Werner returns from his rigorous exams, and the children at the orphanage are eager to hear his stories of training. Only a few days later, Werner learns that he has been chosen to study at the National Political Institute. To his amazement, he’s going to leave the orphanage and escape a life in the mines.
Werner has seemingly worked his way out of the orphanage and out of the mines—and yet it also seems that he ultimately wasn’t selected for his intelligence, but rather for his blonde hair and blue eyes. This is a different kind of “fate” or “chance” holding sway over one’s personal free will.

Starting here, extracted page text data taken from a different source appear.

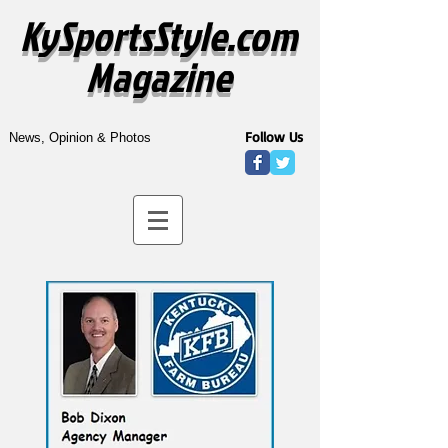
KySportsStyle.com
Magazine
Follow Us
News, Opinion & Photos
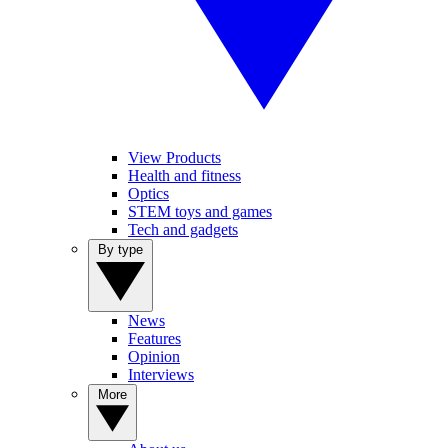
View Products
Health and fitness
Optics
STEM toys and games
Tech and gadgets
By type
News
Features
Opinion
Interviews
More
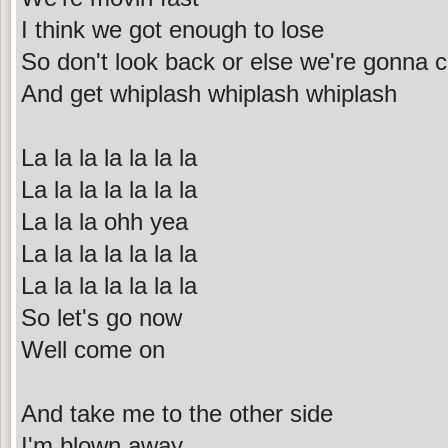
I think we got enough to lose
So don't look back or else we're gonna 
And get whiplash whiplash whiplash
La la la la la la la
La la la la la la la
La la la ohh yea
La la la la la la la
La la la la la la la
So let's go now
Well come on
And take me to the other side
I'm blown away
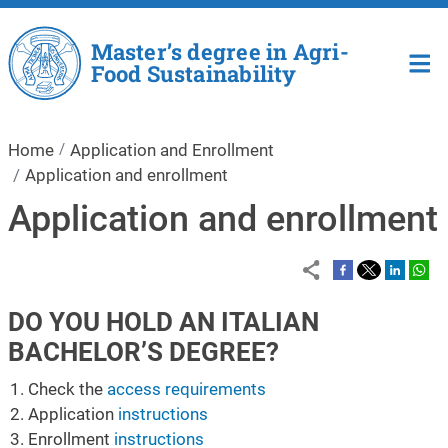
Skip to main content
Master’s degree in Agri-
Food Sustainability
Home
Application and Enrollment
Application and enrollment
Application and enrollment
DO YOU HOLD AN ITALIAN
BACHELOR’S DEGREE?
Check the
access requirements
Application
instructions
Enrollment
instructions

In the months before he starts classes at the Institute, Werner tries to talk to Frau Elena. Elena is sad that Werner is going to the National Institute. She tells Werner that people will “celebrate” Werner’s achievement—especially people like the government official who took Werner’s book from him. Jutta doesn’t congratulate her brother, and in fact she begins ignoring him. Nevertheless, the other children admire Werner for his achievement, and Werner promises that he’ll “Show them.”
We can see the distance growing between Werner and Jutta. Before, they’re enjoyed listening to the radio together, but now, Jutta can barely talk to her brother. We don’t know exactly why Jutta is apprehensive, but it seems to be because she has disapproved of the Nazis from the start—she wants Werner to escape the orphanage, but not to become a scientist assisting an immoral cause.